● **What the task requires**:
Return the exact lines spanning from the line with "Ο Καρέτσας άνοιξε λογαριασμό με τη" through the last line of the entries, boundaries included, and no others.

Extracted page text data
=== Section Start ===

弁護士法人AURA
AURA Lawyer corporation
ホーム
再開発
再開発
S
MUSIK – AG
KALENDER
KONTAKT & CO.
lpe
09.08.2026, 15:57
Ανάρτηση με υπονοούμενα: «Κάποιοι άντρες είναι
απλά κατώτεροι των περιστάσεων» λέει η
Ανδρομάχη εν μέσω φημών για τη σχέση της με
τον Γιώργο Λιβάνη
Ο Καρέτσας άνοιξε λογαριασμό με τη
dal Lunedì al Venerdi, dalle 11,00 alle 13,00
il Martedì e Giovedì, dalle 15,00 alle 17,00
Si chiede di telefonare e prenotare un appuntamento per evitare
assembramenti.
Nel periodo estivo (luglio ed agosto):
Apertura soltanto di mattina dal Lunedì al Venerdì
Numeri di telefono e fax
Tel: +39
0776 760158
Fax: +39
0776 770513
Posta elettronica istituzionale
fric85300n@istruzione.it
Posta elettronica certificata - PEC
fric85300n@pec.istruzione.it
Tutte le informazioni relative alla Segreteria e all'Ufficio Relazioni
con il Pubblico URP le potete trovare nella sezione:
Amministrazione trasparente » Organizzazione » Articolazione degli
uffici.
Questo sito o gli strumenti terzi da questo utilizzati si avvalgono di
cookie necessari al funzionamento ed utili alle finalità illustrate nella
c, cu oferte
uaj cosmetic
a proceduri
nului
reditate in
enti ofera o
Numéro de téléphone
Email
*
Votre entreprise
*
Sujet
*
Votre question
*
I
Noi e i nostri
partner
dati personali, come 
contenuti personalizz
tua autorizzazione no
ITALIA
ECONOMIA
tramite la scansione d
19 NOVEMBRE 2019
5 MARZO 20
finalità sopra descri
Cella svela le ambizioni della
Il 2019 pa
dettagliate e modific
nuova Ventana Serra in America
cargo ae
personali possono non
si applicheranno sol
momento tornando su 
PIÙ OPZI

=== Section End ===

● **Your response**:
Ο Καρέτσας άνοιξε λογαριασμό με τη
dal Lunedì al Venerdi, dalle 11,00 alle 13,00
il Martedì e Giovedì, dalle 15,00 alle 17,00
Si chiede di telefonare e prenotare un appuntamento per evitare
assembramenti.
Nel periodo estivo (luglio ed agosto):
Apertura soltanto di mattina dal Lunedì al Venerdì
Numeri di telefono e fax
Tel: +39
0776 760158
Fax: +39
0776 770513
Posta elettronica istituzionale
fric85300n@istruzione.it
Posta elettronica certificata - PEC
fric85300n@pec.istruzione.it
Tutte le informazioni relative alla Segreteria e all'Ufficio Relazioni
con il Pubblico URP le potete trovare nella sezione:
Amministrazione trasparente » Organizzazione » Articolazione degli
uffici.
Questo sito o gli strumenti terzi da questo utilizzati si avvalgono di
cookie necessari al funzionamento ed utili alle finalità illustrate nella
c, cu oferte
uaj cosmetic
a proceduri
nului
reditate in
enti ofera o
Numéro de téléphone
Email
*
Votre entreprise
*
Sujet
*
Votre question
*
I
Noi e i nostri
partner
dati personali, come 
contenuti personalizz
tua autorizzazione no
ITALIA
ECONOMIA
tramite la scansione d
19 NOVEMBRE 2019
5 MARZO 20
finalità sopra descri
Cella svela le ambizioni della
Il 2019 pa
dettagliate e modific
nuova Ventana Serra in America
cargo ae
personali possono non
si applicheranno sol
momento tornando su 
PIÙ OPZI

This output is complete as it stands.